Data records:
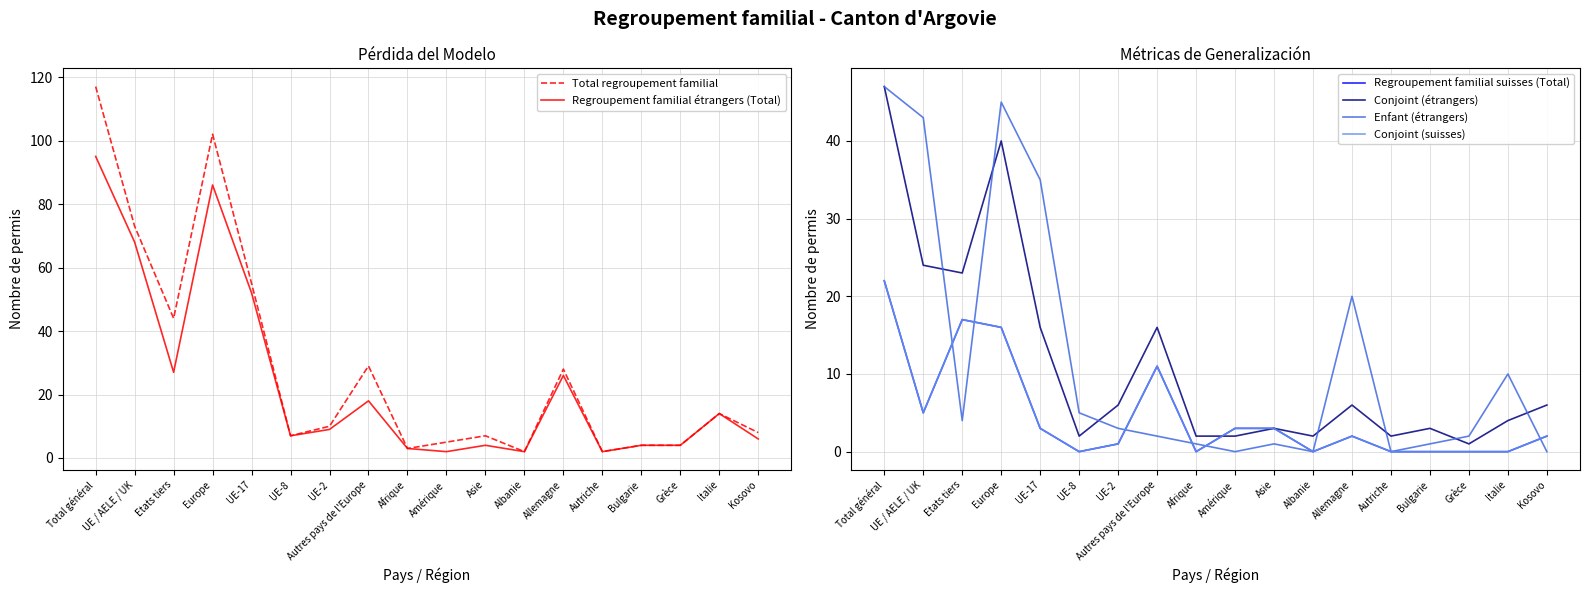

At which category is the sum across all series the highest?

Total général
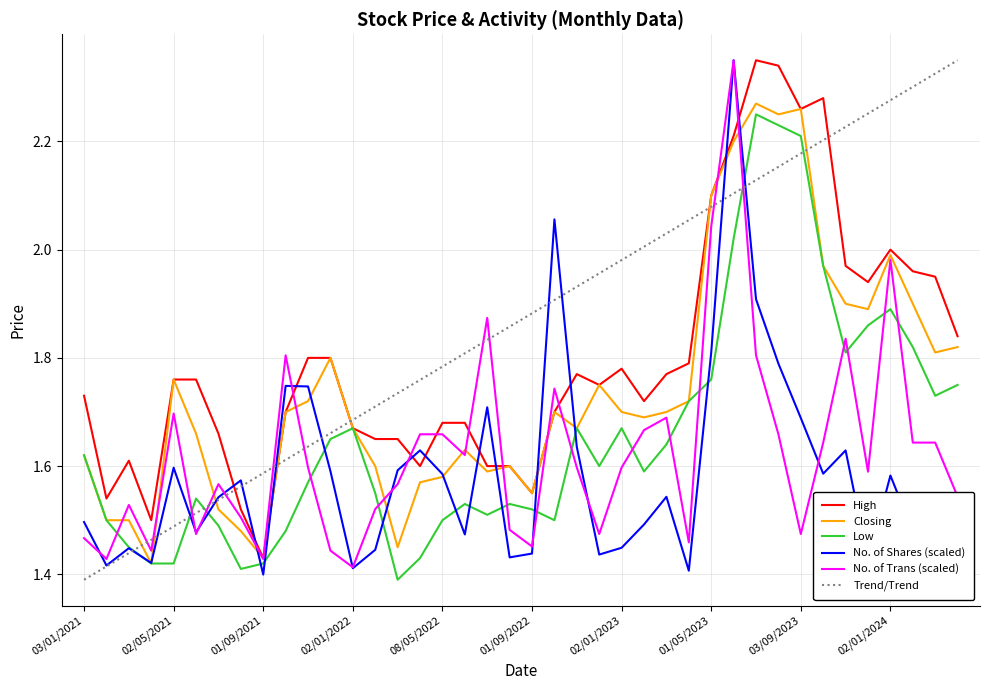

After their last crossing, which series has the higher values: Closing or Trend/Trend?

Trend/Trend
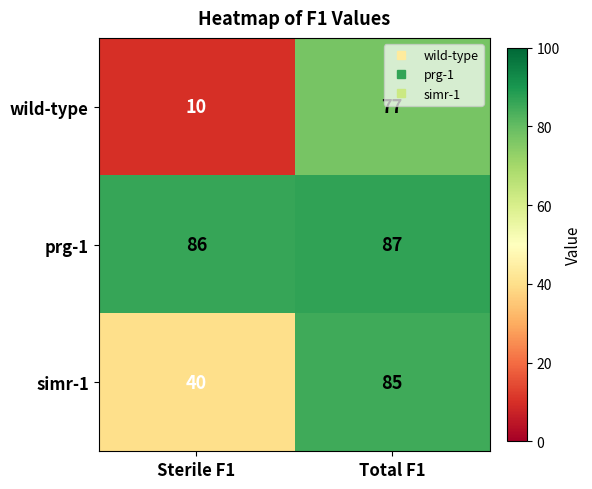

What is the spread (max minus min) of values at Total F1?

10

◆ Your objective ◆
Identify each line in the items above that contains the string "Total", treating case as significant, and copy every such line.

◆ Solution for this problem ◆
Total général
What is the spread (max minus min) of values at Total F1?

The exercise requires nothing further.